■ PROMPT 1
According to the story about the small-town restaurant, what two reasons made the couple choose the little Italian-sounding place?
■ PROMPT 2
Rewrite the stretch of the small-town restaurant story from "Some time ago, my" through "chipper and upbeat?)", putting "hopeful" in place of "optimistic".
■ PROMPT 3
Write what comes next in the small-town restaurant story, picking up after its final sentence.

■ SOURCE PASSAGE
Some time ago, my wife and I were looking around a small town trying to find a place to eat. We were in the “old downtown” of a little town, which was probably the “new downtown” as well and had limited choices.
We decided to try a little restaurant that sounded Italian, partly because Italian sounded good, and partly because it was the only place we could find.
We walked in and the place absolutely dead. We should have walked out, but we attributed it to something irrelevant and probably leaned a little too heavy on our optimistic side (what, I don’t sound chipper and upbeat?)
We sat down and I think our waitress was as surprised to see us as we were for sitting down and staying. She came over to take our drink order and get our family history back to the 18th Century. She was, to say, a little talkative.
As she left, H and I started looking around the place, something just didn’t fit. The pictures on the walls we something more akin to your Great Aunt Esther’s living room more than they were a restaurant. The layout was quite unusual also. It seemed we were sitting in a lobby or something, there were rooms divided in the back (that we could see) an out of place staircase to something on the second floor, nothing seemed to say “WELCOME! SIT, EAT, DRINK, BE PART OF OUR FAMILY!” At least that’s how I imagine Italians talk.
Chatty Kathy returned with our drinks and a couple of rocks painted to look like bread. She kept on talking as we paged through our rather formal menus. It wasn’t the content that was formal, but rather the binders. Not your typical restaurant covers, more hard backed portfolios meant for something besides menus.
We ordered something we thought would be safe t eat, and Verbal Veronica retired to the kitchen area to place our order. H and I laughed about the surroundings, noticing more odd things; the ceiling fans seemed more industrial, old fluorescent lighting had the bulbs removed and track lighting put up beside it, the chairs seemed to be a little rugged for a restaurant.

■ MATERIAL SHOWN

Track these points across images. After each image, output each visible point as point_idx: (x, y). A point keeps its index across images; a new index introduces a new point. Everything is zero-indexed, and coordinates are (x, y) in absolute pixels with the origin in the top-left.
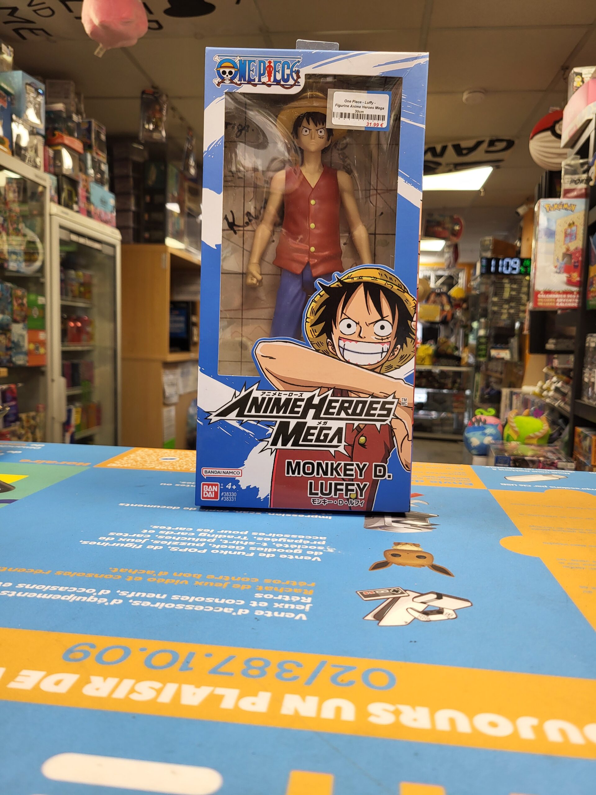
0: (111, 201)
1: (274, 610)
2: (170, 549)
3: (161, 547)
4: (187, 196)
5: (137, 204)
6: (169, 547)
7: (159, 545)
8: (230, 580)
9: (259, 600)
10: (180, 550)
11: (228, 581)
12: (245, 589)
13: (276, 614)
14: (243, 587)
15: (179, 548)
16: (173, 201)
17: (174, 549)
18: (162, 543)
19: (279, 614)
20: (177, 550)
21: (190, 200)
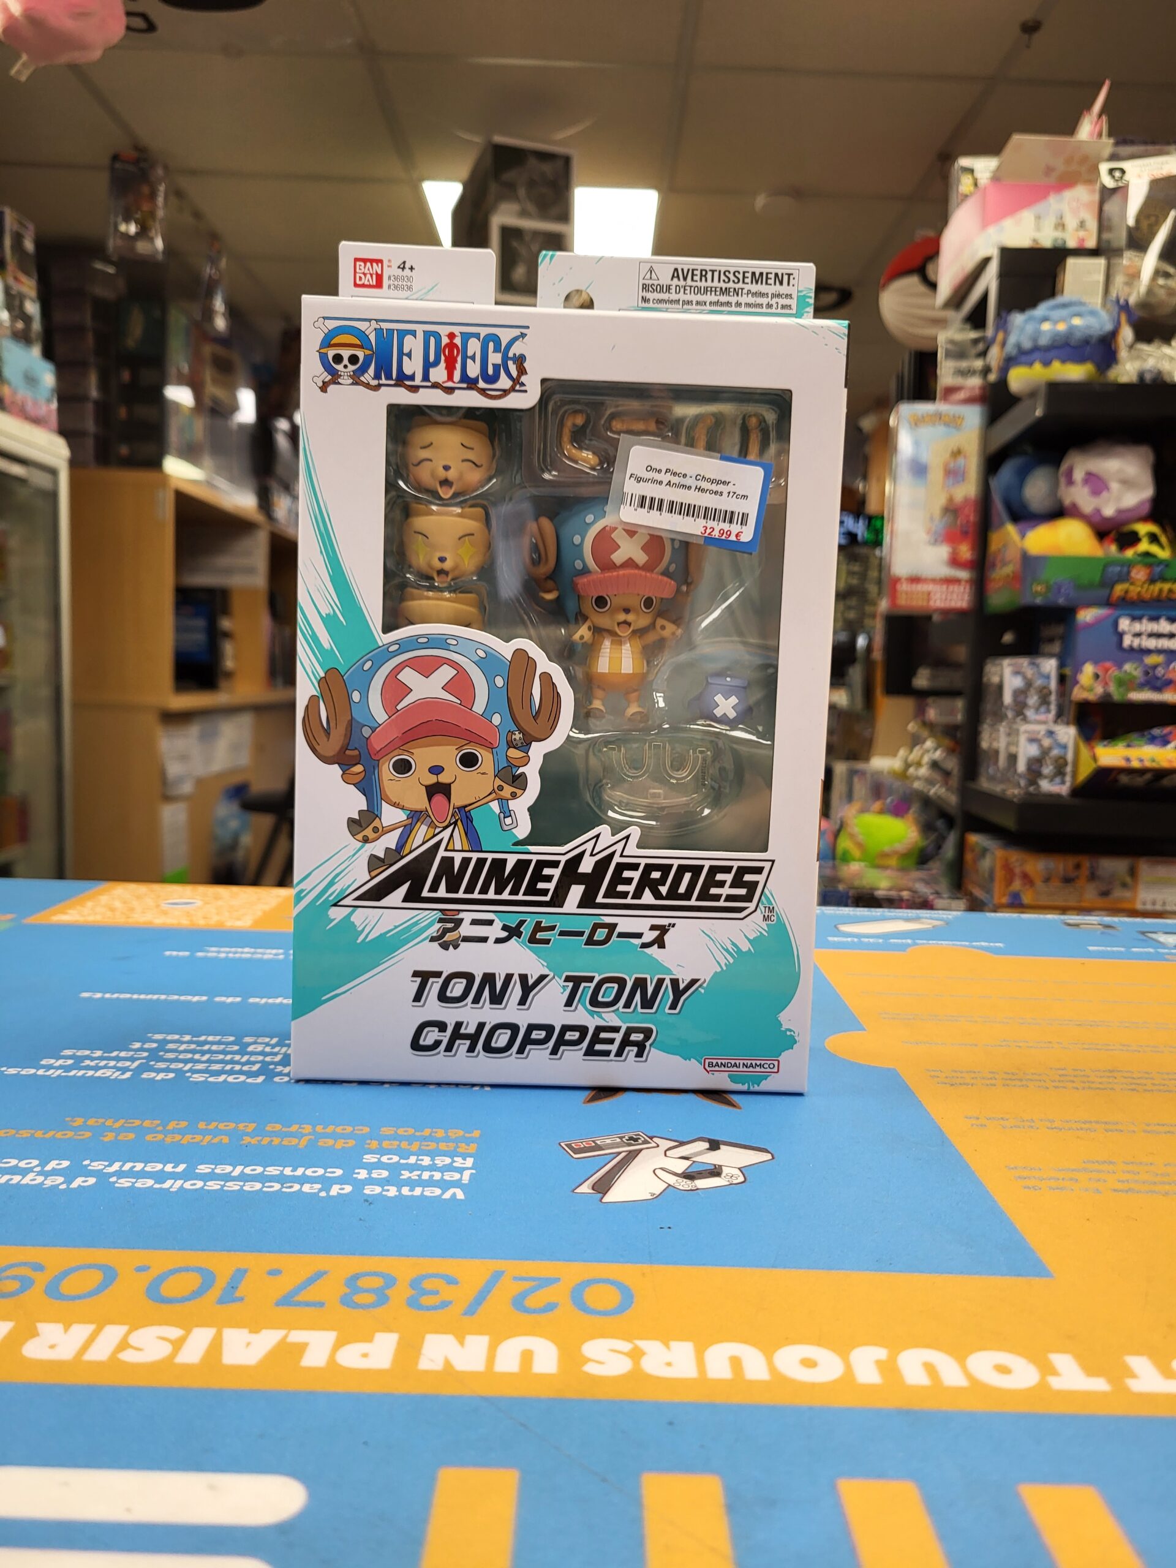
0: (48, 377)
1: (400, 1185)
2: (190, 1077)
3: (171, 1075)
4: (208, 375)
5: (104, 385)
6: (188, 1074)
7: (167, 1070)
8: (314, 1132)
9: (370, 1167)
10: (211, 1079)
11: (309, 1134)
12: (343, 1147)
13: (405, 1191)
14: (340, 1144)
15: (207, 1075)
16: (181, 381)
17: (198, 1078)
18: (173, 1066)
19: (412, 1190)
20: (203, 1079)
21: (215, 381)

==

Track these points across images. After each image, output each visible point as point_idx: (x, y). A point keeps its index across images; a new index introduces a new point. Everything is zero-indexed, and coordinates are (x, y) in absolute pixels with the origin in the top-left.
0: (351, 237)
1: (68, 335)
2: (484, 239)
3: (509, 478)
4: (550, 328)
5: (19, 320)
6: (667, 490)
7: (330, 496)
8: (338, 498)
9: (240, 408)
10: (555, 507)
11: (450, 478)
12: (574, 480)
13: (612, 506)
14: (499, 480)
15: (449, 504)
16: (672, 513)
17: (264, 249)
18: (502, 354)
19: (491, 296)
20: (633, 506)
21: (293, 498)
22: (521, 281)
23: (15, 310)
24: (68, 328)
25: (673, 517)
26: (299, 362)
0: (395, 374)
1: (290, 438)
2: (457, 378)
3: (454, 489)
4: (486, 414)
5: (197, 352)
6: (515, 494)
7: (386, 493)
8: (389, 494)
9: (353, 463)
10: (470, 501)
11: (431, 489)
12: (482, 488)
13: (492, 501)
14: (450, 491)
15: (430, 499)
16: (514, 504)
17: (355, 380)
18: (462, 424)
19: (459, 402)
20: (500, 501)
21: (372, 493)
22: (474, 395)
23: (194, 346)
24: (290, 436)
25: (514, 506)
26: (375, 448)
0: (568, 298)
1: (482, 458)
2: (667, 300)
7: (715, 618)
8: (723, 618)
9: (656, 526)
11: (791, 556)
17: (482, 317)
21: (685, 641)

■ ANSWER BOX 1
Italian sounded good, and it was the only place they could find.

■ ANSWER BOX 2
Some time ago, my wife and I were looking around a small town trying to find a place to eat. We were in the “old downtown” of a little town, which was probably the “new downtown” as well and had limited choices.
We decided to try a little restaurant that sounded Italian, partly because Italian sounded good, and partly because it was the only place we could find.
We walked in and the place absolutely dead. We should have walked out, but we attributed it to something irrelevant and probably leaned a little too heavy on our hopeful side (what, I don’t sound chipper and upbeat?)

■ ANSWER BOX 3
Our order came out reasonably quickly and we dug in. The food wasn’t very good, but we ate it anyway as it was late and we were hungry. About halfway through the meal, Talkative Tracy came back to our table to check on us and just shoot the breeze. I was halfway ignoring her, a trick I often do in order to feign interest in the conversation until I have a good excuse to leave. I caught about every third word, “Slow, Weather, Yesterday …” that was until I happened to hear a full sentence all too clearly, “It’s hard to believe this place actually was the morgue.”
What the?!
She didn’t just say that did she? And now she just walked away. H, did I just hear what I thought I heard?
H had stopped eating with the fork halfway out of her mouth. Her eyes as big as watermelons, not knowing whether or not to swallow the food she had just placed in her mouth.
I looked around for a camera. This had to be Candid Camera. I’m sure Allen Funt was just around the corner somewhere snickering. I took a quick inventory of my surroundings. There was no camera, no one was coming out telling me this was just a joke. Lippy Linda was now in the back re-filling the ice tea pitchers for all the customers that weren’t coming in tonight. This was real, and it wasn’t real funny.
H was still frozen in place, I don’t think she blinked for five minutes. Now that I looked around, it all seemed to make sense. Some idiot had bought the old town morgue and decided, “You know, I bet that I can re-use most of the same equipment they have in there to make me a restaurant.” The industrial fans, the fluorescent lighting, the creepy pictures on the wall (OK, I still can’t exactly explain that, but I’m including it anyway).
My meal was over. It was probably psychosomatic, but I swear I could now taste the formaldehyde.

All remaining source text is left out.